The Compulsory Process Clause, the Court has confirmed, lets defendants subpoena witnesses to force them to testify at trial. This Clause (combined with other constitutional provisions) also now impliedly guarantees defendants the right to testify in their own defense if they wish. The Confrontation Clause requires prosecution witnesses to testify under oath and subject to cross-examination; except for small children who would be traumatized by the process, they must also testify in court and in the presence of the defendant. To preserve the integrity of these confrontation requirements, the Court also held in Crawford v. Washington (2004) that the prosecution may not introduce out-of-court statements by nontestifying witnesses when those statements are “testimonial”—that is, when the statements were made primarily to establish facts for the criminal prosecution. So if, for example, the police investigate a crime and a witness identifies the defendant in order to have him arrested and charged, the prosecution cannot use that statement as evidence in court against the defendant, unless the witness is brought to court so that the defendant can cross-examine him. Finally, the Compulsory Process and Confrontation Clauses guarantee the defendant’s right to be present in the courtroom throughout his trial (though he can forfeit this right by behaving badly).

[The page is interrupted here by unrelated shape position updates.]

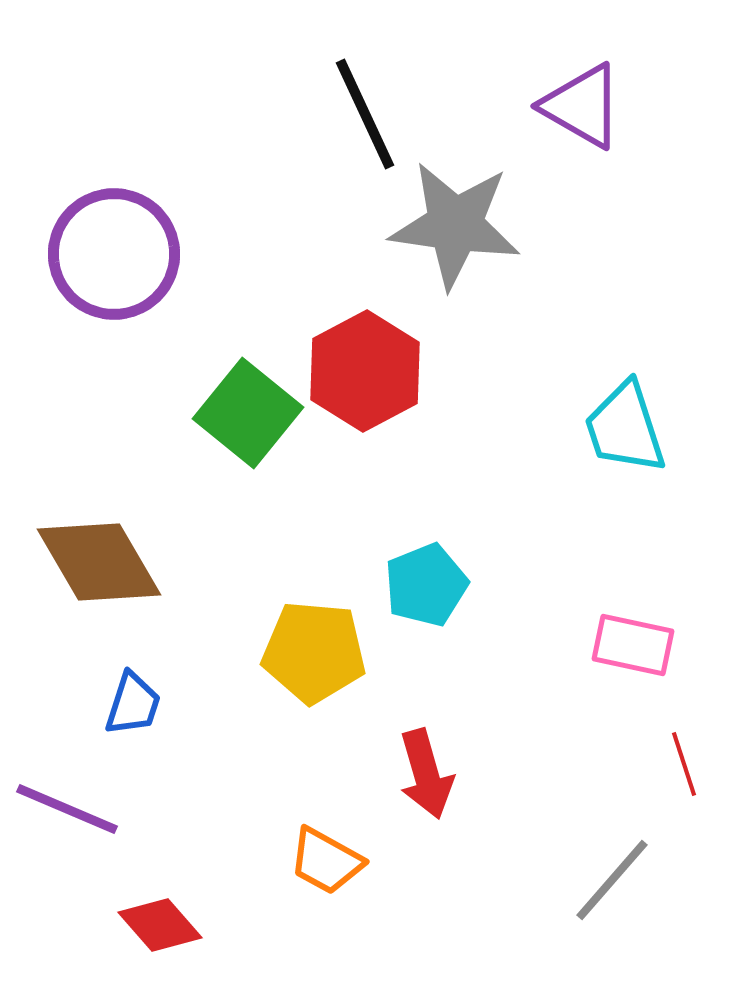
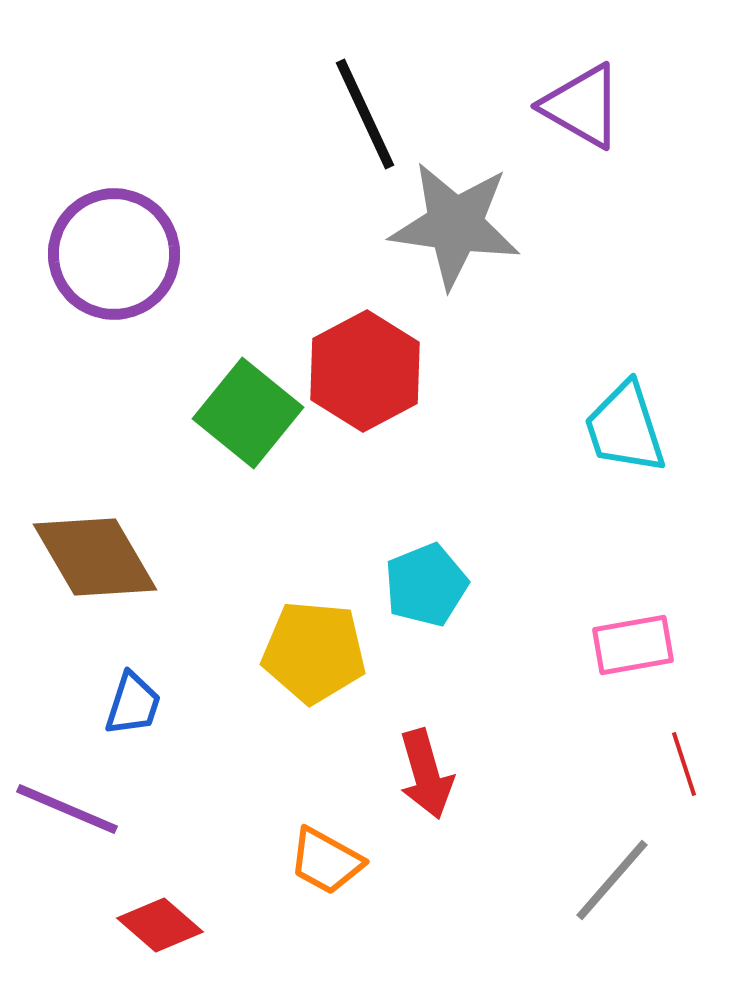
brown diamond: moved 4 px left, 5 px up
pink rectangle: rotated 22 degrees counterclockwise
red diamond: rotated 8 degrees counterclockwise
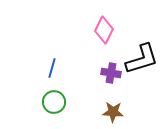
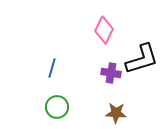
green circle: moved 3 px right, 5 px down
brown star: moved 3 px right, 1 px down
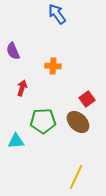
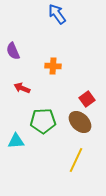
red arrow: rotated 84 degrees counterclockwise
brown ellipse: moved 2 px right
yellow line: moved 17 px up
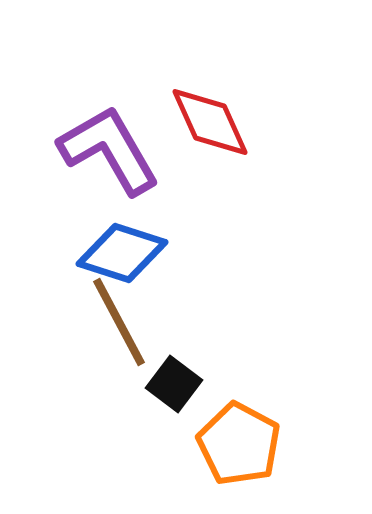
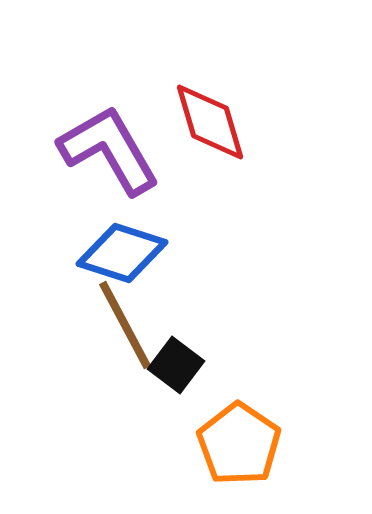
red diamond: rotated 8 degrees clockwise
brown line: moved 6 px right, 3 px down
black square: moved 2 px right, 19 px up
orange pentagon: rotated 6 degrees clockwise
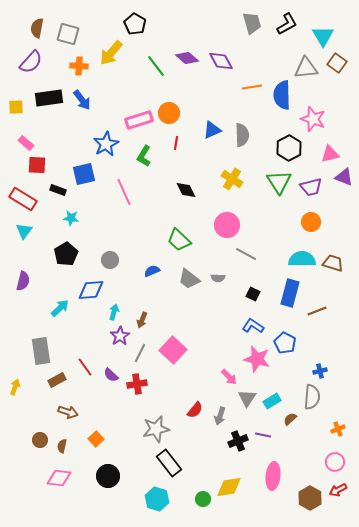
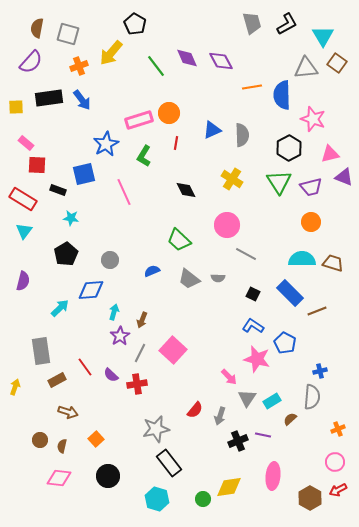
purple diamond at (187, 58): rotated 25 degrees clockwise
orange cross at (79, 66): rotated 24 degrees counterclockwise
blue rectangle at (290, 293): rotated 60 degrees counterclockwise
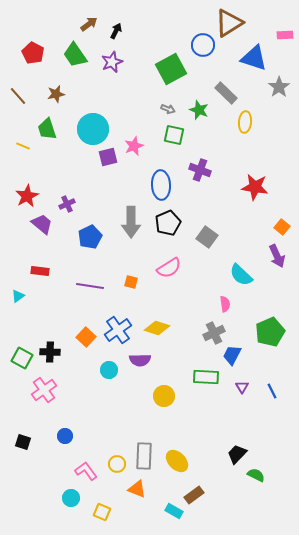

That leaves the right to trial by “an impartial jury.” The Court has held that this right applies whenever the accused faces more than six months’ imprisonment, and it applies to any fact (other than a prior conviction) that would affect the permissible sentencing range. A jury must come from a pool representing a fair cross-section of the local community. Despite the history to the contrary, a jury may consist of as few as six members (though nearly all states require the traditional twelve). The Jury Trial Clause, combined with the Due Process Clauses of the Fifth and Fourteenth Amendments, also forbids conviction unless the prosecution proves every element of the crime beyond a reasonable doubt. And the jury’s verdict must be unanimous though the Court declined in 1972 to enforce this requirement against the States. Louisiana and Oregon, therefore, have continued to allow non-capital convictions by 11-1 and 10-2 votes.

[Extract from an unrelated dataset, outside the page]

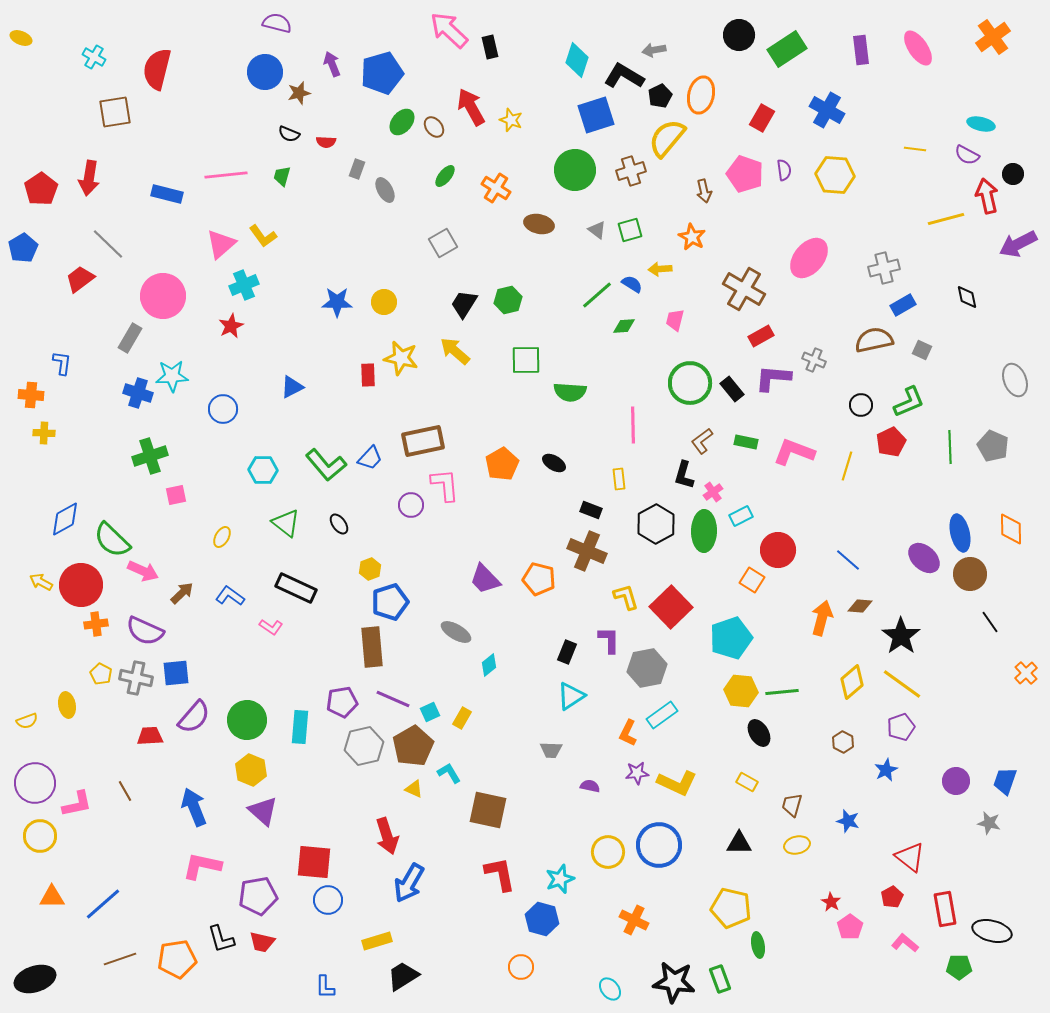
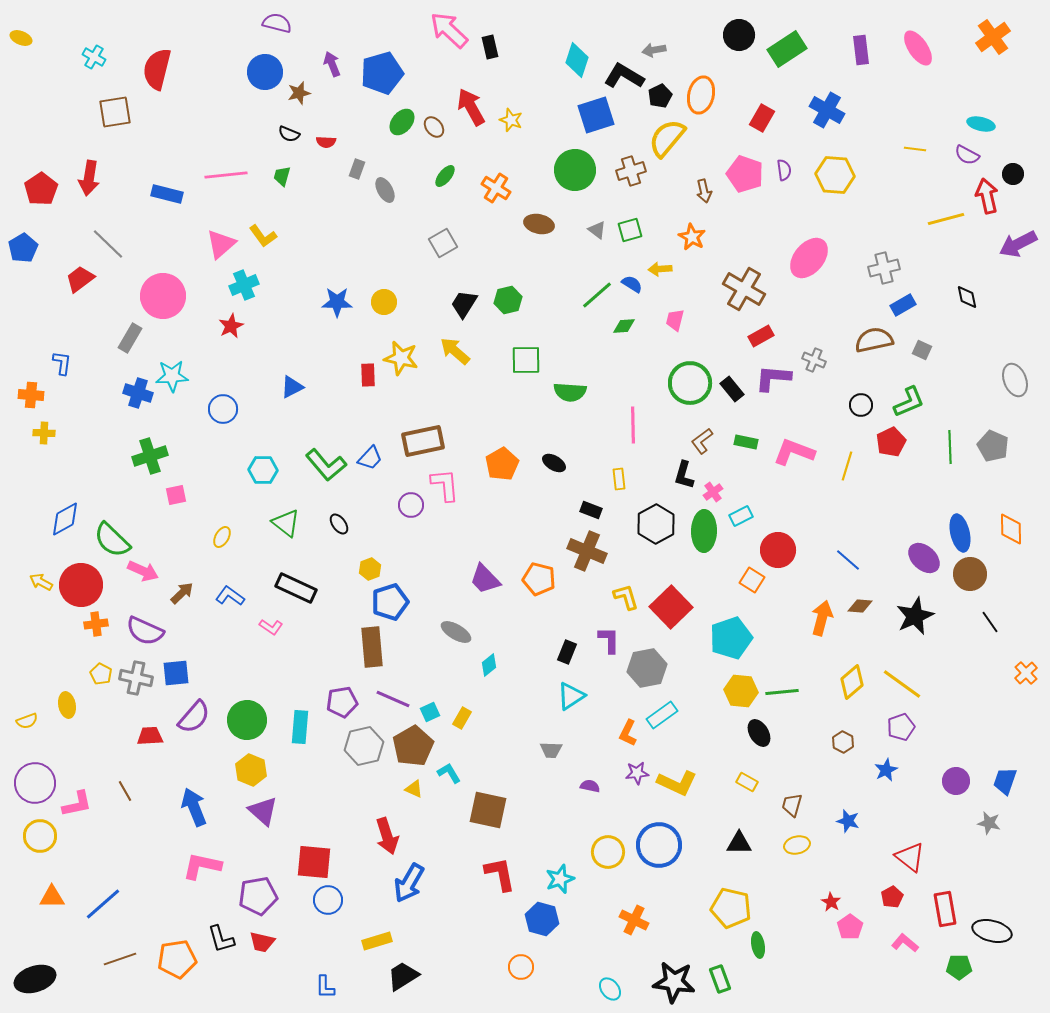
black star at (901, 636): moved 14 px right, 20 px up; rotated 12 degrees clockwise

Consistent with its historical purpose, a jury retains the power to acquit regardless of the strength of the prosecution’s case or to return logically inconsistent verdicts to mitigate punishment. Yet the Supreme Court has refused to hold that the Sixth Amendment entitles defendants to have juries instructed about that power or even advised about the sentencing consequences of the charges. Thus, while juries have continued to serve the role as fact-finders, they are left today to perform their traditional role as “circuitbreaker in the State’s machinery of justice” largely in the dark.